«Погоди, орловец, мы еще поспорим! — угрожал он Ефиму мысленно. — Не пойдет так, силком обротаю! Опозоренная девка визжать будет, а упросит покрыть стыд!»
Плотинный ничего не подозревал; большое радостное чувство наполняло его, и он беспрестанно шутил. Вместе с лесорубами он отполудневал, пошел с ними в бор и валил вековые сосны. Рабочие залюбовались его работой. И в самом деле, Ефим отличался силой и проворством.
— Эх, и кремешок! — хвалили порубщики. — Орловец, а с нашим мастерством знаком! У нас так сказывается, добрый человек: получил от отца-батюшки руки да плечи, от матушки — зубы да речи, а от деда Ипата — кайлу да лопату!
Ларион не мог стерпеть похвал своему сопернику. Он с размаху вогнал острый топор в свежий морозный пень и сказал насмешливо:
— Дерево всякий валить сумеет, и девку повалить не мудрая штука! А вот за зверем угнаться по нашим лесам не всякому под силу!
Ефим не обиделся на явную насмешку. Он выпрямился, спокойно посмотрел на озорника:
— А я в самый раз поохотиться вздумал и ружьишко захватил. Только ружьишко неказистое, старинное. Поразмяться охота!
Ларион ликовал: то-то перед всем народом осрамится орловец!
Утром, когда еще лесорубы досыпали последний крепкий сон, Ефим выбрался из шалаша. Кругом простиралась успокаивающая тишина: улеглась пурга, перестал шуметь бор, и только одинокая каркающая ворона перелетала с сосны на сосну, поднимая нежную серебристую пыль. Легкий пухлый снег огромными сверкающими шапками покрывал широкие лапы елей. Над потухшим костром вилась чуть заметная струйка дыма.

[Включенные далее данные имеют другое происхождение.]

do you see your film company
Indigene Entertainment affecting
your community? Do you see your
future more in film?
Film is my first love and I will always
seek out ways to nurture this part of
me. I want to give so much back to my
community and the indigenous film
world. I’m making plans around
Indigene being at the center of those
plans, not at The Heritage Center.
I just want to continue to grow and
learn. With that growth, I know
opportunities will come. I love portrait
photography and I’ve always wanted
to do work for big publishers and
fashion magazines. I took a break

— Эка благодать! — полной грудью вздохнул плотинный. — Благослови, господи!
Он взял прислоненные к шалашу лыжи, пристроил их, забросил за плечи ружьишко и хотел бежать.

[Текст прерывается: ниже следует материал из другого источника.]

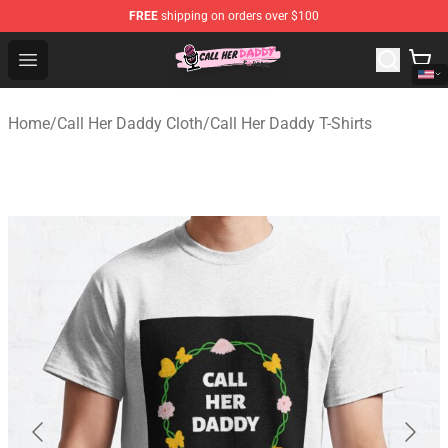
FREE
shipping on orders over $100
Call Her Daddy Store - Official Call Her Daddy Merchand
Open menu
Home
/
Call Her Daddy Cloth
/
Call Her Daddy T-Shirts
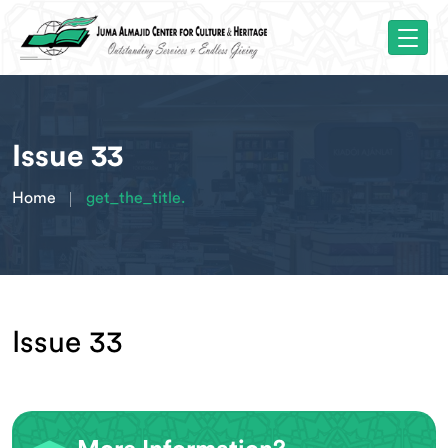
Issue 33
Home
get_the_title.
Issue 33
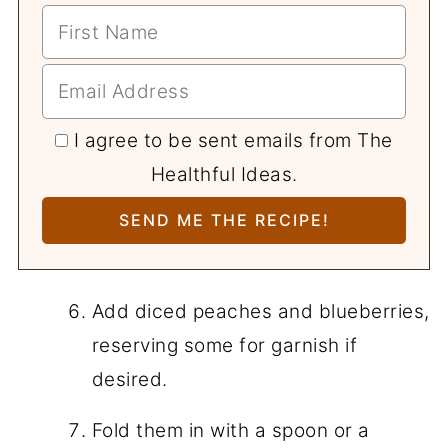
I agree to be sent emails from The
Healthful Ideas.
Add diced peaches and blueberries,
reserving some for garnish if
desired.
Fold them in with a spoon or a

Но тут из-за толстой сосны вышла девушка-стряпуха. Она ласково поглядела на Черепанова и тихо обронила:
— Не езжай лучше, добрый человек… Боюсь за тебя…
Словно огонь побежал по жилам мастера. Она впервые говорила с ним, впервые, застенчиво краснея, заглянула своими зелеными глазами в его глаза, и он понял, сколь дорога и мила стала ему девушка.

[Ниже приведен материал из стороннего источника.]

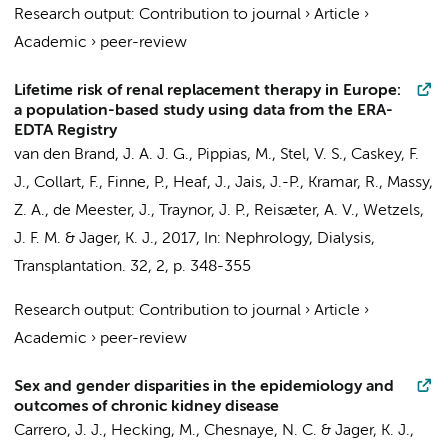
Research output
:
Contribution to journal
›
Article
›
Academic
›
peer-review
Lifetime risk of renal replacement therapy in Europe:
a population-based study using data from the ERA-
EDTA Registry
van den Brand, J. A. J. G.,
Pippias, M.
,
Stel, V. S.
, Caskey, F.
J., Collart, F., Finne, P., Heaf, J., Jais, J.-P., Kramar, R., Massy,
Z. A., de Meester, J., Traynor, J. P., Reisæter, A. V., Wetzels,
J. F. M. &
Jager, K. J.
,
2017
,
In:
Nephrology, Dialysis,
Transplantation.
32
,
2
,
p. 348-355
Research output
:
Contribution to journal
›
Article
›
Academic
›
peer-review
Sex and gender disparities in the epidemiology and
outcomes of chronic kidney disease
Carrero, J. J., Hecking, M.,
Chesnaye, N. C.
&
Jager, K. J.
,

— Как звать тебя? — тихо спросил он.
— Дуня. Только не ходи ты на зверя!
— Пойду! Как не пойти, обязательно пойду! — с легким молодечеством, рисуясь перед ней, сказал Ефим. Кстати, на ум пришел и Ларион. Не он ли вчера смеялся над ним? Нет, он сейчас не отступит, пойдет в горы!
— Жди меня, красавица, непременно с добычей вернусь, — вымолвил он и легко заскользил на лыжах. Чистый, бодрящий ветер ударил ему в лицо.
«Эх, хорошо!» — вздохнул полной грудью Ефим и весь отдался стремительному бегу. Он быстро уходил в глухой лес, петляя среди ельника, любуясь нетронутой красотой чащи. В орловских краях ему не довелось полесовать с барином в таких чащах. Все здесь выглядело торжественно, ветки елей в лебяжьем пуху клонились долу, иссиня-зеленая хвоя сияла голубоватым светом. Лыжи скользили легко. И казалось Ефиму, будто идет он по сказочному миру. Могучие разлапистые ели, сверкавшие парчой, и густая буйная поросль кустов, заваленная снегом, покорно расступались перед ним, а потом за спиной снова сходились в безмолвии. Луч солнца прорвался в чащобу, мастер задел ветку, и сверкающий каскад снежинок взметнулся над тропой. Все кругом казалось прекрасным и необыкновенно таинственным: и хмурые ели, и ровный рокот боровых сосен, и дальние оснеженные шиханы, четким контуром выступавшие на синем небе. И вдруг Ефим замер от восхищения.